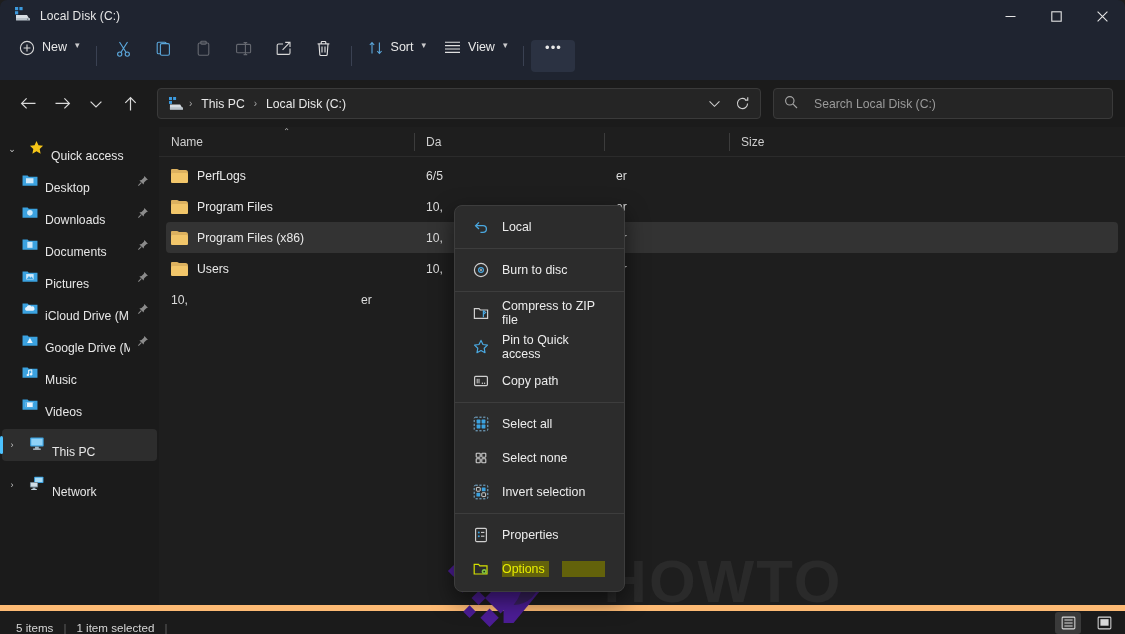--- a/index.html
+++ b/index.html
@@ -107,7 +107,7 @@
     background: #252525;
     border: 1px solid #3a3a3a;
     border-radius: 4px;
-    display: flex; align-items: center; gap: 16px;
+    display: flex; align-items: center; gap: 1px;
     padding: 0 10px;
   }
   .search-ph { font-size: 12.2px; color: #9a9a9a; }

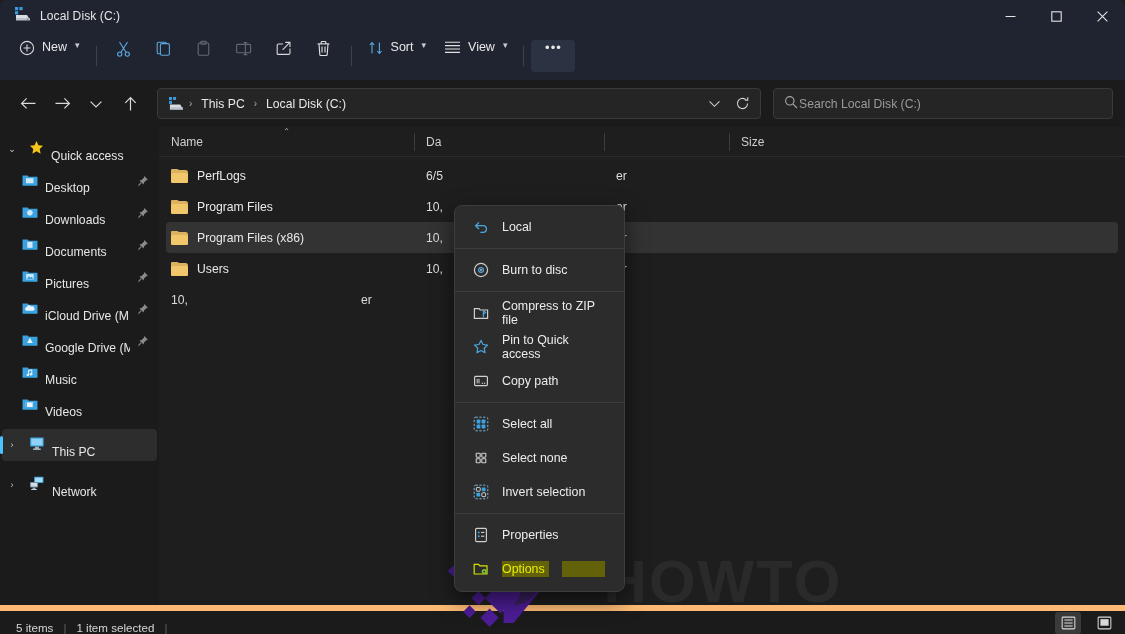--- a/index.html
+++ b/index.html
@@ -767,7 +767,7 @@
             <path d="M6 3.4 L2.6 6.7 L6 10" fill="none" stroke="#4aa8e0" stroke-width="1.3"></path>
           </svg>
         </span>
-        <span class="ctx-label">Local</span>
+        <span class="ctx-label">Undo</span>
       </div>
       <div class="ctx-sep"></div>
 

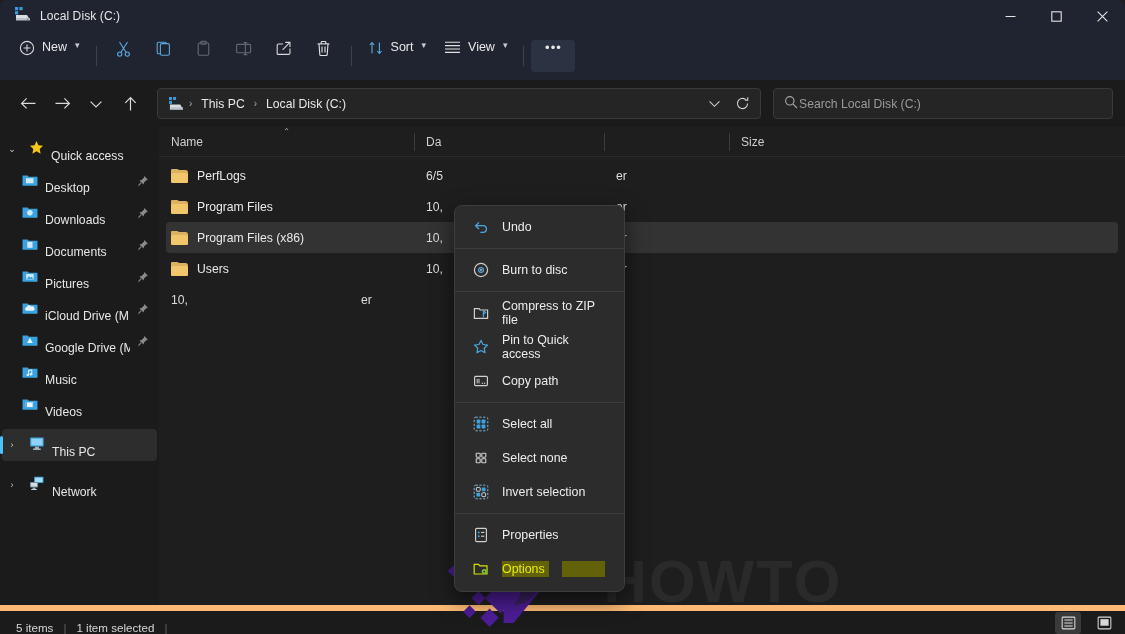--- a/index.html
+++ b/index.html
@@ -229,8 +229,8 @@
   .statusbar {
     height: 29px; flex: 0 0 29px;
     background: #1b1b1b;
-    border-top: 6px solid #fdba74;
-    display: flex; align-items: flex-end;
+    border-top: 1px solid #fdba74;
+    display: flex; align-items: flex-start;
     padding: 0 8px 0 16px;
     font-size: 11.6px; color: #d6d6d6;
     gap: 10px;

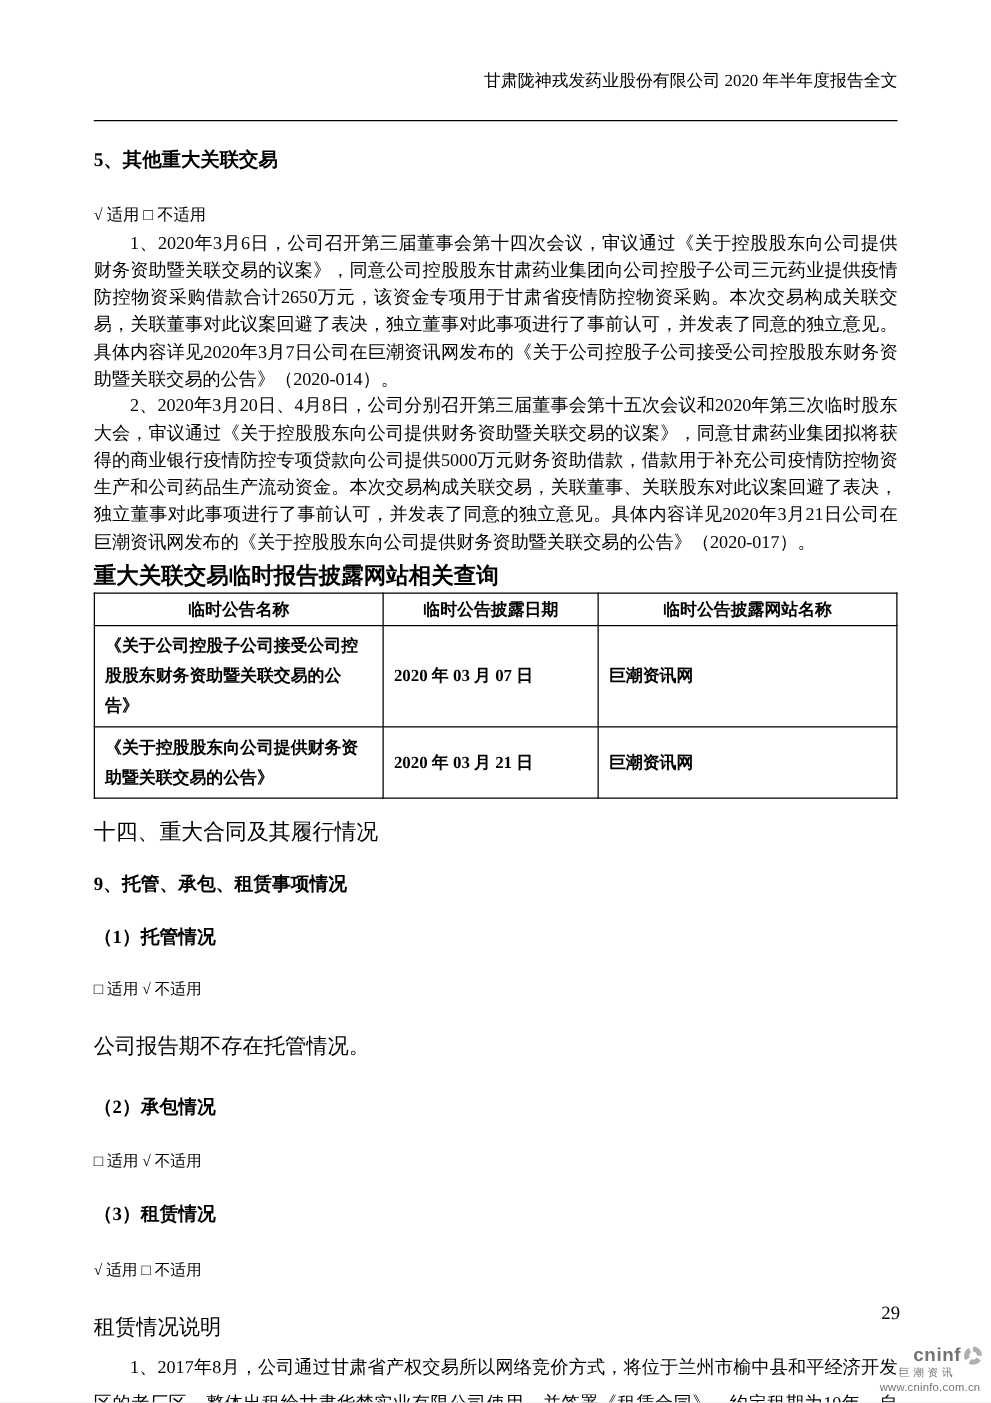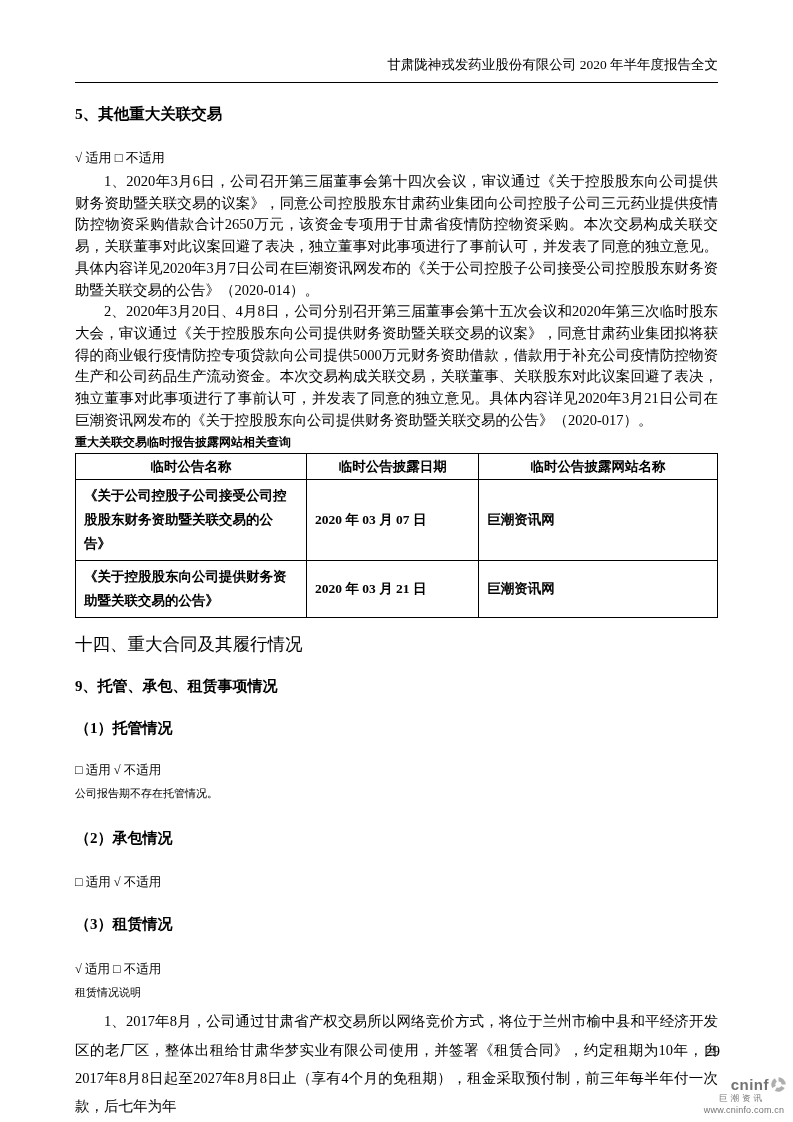--- a/index.html
+++ b/index.html
@@ -17,7 +17,7 @@
 
   .doc-header {
     padding-top:56px;
-    padding-bottom:8px;
+    padding-bottom:22px;
     text-align:right;
     font-size:13.5px;
     border-bottom:1.5px solid #000;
········
Pictures aside, reproduce all of the material above without alteration.

▶ [TASK OUTPUT]:
--- a/index.html
+++ b/index.html
@@ -107,7 +107,7 @@
     background: #252525;
     border: 1px solid #3a3a3a;
     border-radius: 4px;
-    display: flex; align-items: center; gap: 16px;
+    display: flex; align-items: center; gap: 1px;
     padding: 0 10px;
   }
   .search-ph { font-size: 12.2px; color: #9a9a9a; }

--- a/index.html
+++ b/index.html
@@ -767,7 +767,7 @@
             <path d="M6 3.4 L2.6 6.7 L6 10" fill="none" stroke="#4aa8e0" stroke-width="1.3"></path>
           </svg>
         </span>
-        <span class="ctx-label">Local</span>
+        <span class="ctx-label">Undo</span>
       </div>
       <div class="ctx-sep"></div>
 

--- a/index.html
+++ b/index.html
@@ -229,8 +229,8 @@
   .statusbar {
     height: 29px; flex: 0 0 29px;
     background: #1b1b1b;
-    border-top: 6px solid #fdba74;
-    display: flex; align-items: flex-end;
+    border-top: 1px solid #fdba74;
+    display: flex; align-items: flex-start;
     padding: 0 8px 0 16px;
     font-size: 11.6px; color: #d6d6d6;
     gap: 10px;

--- a/index.html
+++ b/index.html
@@ -17,7 +17,7 @@
 
   .doc-header {
     padding-top:56px;
-    padding-bottom:8px;
+    padding-bottom:22px;
     text-align:right;
     font-size:13.5px;
     border-bottom:1.5px solid #000;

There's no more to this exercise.